START Excerpted passage

Recently, I’ve been reading up the budding entrepreneur scene in the Middle East. For example, I recently came across this interesting article in the Huffington Post by Jamil Wyne. In it, Jamil discusses the importance of educating these enterprises in the region. For example, he reports that over 70 percent or entrepreneurs in countries such as Jordan, Egypt, the UAE, and Lebanon have had difficulty in finding talent. Because of this, there have been a number of organizations, such as  INJAZ, the International Labor Organization and the Arab League, who “have created trainings, research, and other programs to support this cause.”

I decided to take it one step further and take a look at four leading Arab business leaders and entrepreneurs who are not only innovative, but challenging the status quo, breaking barriers, and bridging the cultural gaps between the East and West. Along the way, it is these individuals who are paving the way for future Arab entrepreneurs  – even in the face of diversity.

END Excerpted passage
START Stored data

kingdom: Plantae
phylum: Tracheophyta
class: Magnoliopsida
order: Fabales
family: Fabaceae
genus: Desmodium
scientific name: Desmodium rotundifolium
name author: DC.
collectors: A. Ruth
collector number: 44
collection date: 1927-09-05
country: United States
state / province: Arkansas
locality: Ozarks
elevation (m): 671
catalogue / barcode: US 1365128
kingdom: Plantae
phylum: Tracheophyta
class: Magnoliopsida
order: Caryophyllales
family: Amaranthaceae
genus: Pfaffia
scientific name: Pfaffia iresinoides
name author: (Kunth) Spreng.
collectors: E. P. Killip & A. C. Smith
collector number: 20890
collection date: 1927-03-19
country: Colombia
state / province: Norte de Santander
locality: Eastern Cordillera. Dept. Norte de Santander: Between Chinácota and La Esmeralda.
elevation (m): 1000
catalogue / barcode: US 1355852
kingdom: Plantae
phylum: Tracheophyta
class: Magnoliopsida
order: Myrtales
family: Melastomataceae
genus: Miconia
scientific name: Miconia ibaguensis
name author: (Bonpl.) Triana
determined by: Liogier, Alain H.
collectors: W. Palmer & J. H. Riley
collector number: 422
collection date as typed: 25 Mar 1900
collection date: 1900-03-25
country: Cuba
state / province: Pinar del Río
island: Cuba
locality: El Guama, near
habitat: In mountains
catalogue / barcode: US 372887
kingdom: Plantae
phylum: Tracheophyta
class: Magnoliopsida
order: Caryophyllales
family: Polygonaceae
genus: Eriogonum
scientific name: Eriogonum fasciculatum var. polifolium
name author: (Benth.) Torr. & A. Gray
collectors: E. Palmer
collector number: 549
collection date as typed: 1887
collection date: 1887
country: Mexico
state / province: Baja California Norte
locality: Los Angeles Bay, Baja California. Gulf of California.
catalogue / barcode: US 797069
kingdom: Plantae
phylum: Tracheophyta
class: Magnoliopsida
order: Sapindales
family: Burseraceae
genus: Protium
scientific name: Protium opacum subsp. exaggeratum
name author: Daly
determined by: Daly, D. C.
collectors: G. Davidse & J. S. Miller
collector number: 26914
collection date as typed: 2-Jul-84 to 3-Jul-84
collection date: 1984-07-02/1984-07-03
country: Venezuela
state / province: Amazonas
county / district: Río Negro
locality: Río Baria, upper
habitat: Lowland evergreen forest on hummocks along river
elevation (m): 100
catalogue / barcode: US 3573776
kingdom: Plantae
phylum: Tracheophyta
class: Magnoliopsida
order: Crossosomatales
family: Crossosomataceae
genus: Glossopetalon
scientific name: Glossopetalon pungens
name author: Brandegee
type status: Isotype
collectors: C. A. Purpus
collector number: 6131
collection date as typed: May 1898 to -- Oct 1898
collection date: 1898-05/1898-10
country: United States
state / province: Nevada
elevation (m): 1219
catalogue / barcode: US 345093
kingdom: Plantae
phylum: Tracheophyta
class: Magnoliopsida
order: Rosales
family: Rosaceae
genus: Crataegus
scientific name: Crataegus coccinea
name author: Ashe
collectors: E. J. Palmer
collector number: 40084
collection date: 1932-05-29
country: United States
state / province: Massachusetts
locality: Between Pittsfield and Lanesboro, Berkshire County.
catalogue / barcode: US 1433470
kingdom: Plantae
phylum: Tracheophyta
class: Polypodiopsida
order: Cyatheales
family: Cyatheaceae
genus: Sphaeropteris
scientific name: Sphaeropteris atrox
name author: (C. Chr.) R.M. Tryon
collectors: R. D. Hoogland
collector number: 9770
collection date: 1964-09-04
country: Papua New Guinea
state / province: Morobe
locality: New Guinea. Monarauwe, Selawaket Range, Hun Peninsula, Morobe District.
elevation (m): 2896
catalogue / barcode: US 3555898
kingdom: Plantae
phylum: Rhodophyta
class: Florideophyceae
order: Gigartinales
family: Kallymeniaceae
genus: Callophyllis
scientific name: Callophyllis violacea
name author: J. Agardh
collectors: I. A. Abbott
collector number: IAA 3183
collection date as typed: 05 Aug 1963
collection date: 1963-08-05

END Stored data

**Work to complete**
1. Set down the passage on Middle Eastern entrepreneurs word for word, starting at "I decided to" and continuing up to and including "face of diversity.".
2. Condense the paragraph of the passage on Middle Eastern entrepreneurs that begins "Recently, I've been reading up" into a short bulleted list that keeps its main facts.

**Exercise responses**
1.
I decided to take it one step further and take a look at four leading Arab business leaders and entrepreneurs who are not only innovative, but challenging the status quo, breaking barriers, and bridging the cultural gaps between the East and West. Along the way, it is these individuals who are paving the way for future Arab entrepreneurs  – even in the face of diversity.

2.
- The writer has been reading about the budding entrepreneur scene in the Middle East, including a Huffington Post article by Jamil Wyne.
- Wyne discusses the importance of educating these enterprises in the region.
- He reports that over 70 percent of entrepreneurs in countries such as Jordan, Egypt, the UAE, and Lebanon have had difficulty finding talent.
- As a result, organizations such as INJAZ, the International Labor Organization, and the Arab League have created trainings, research, and other programs to support this cause.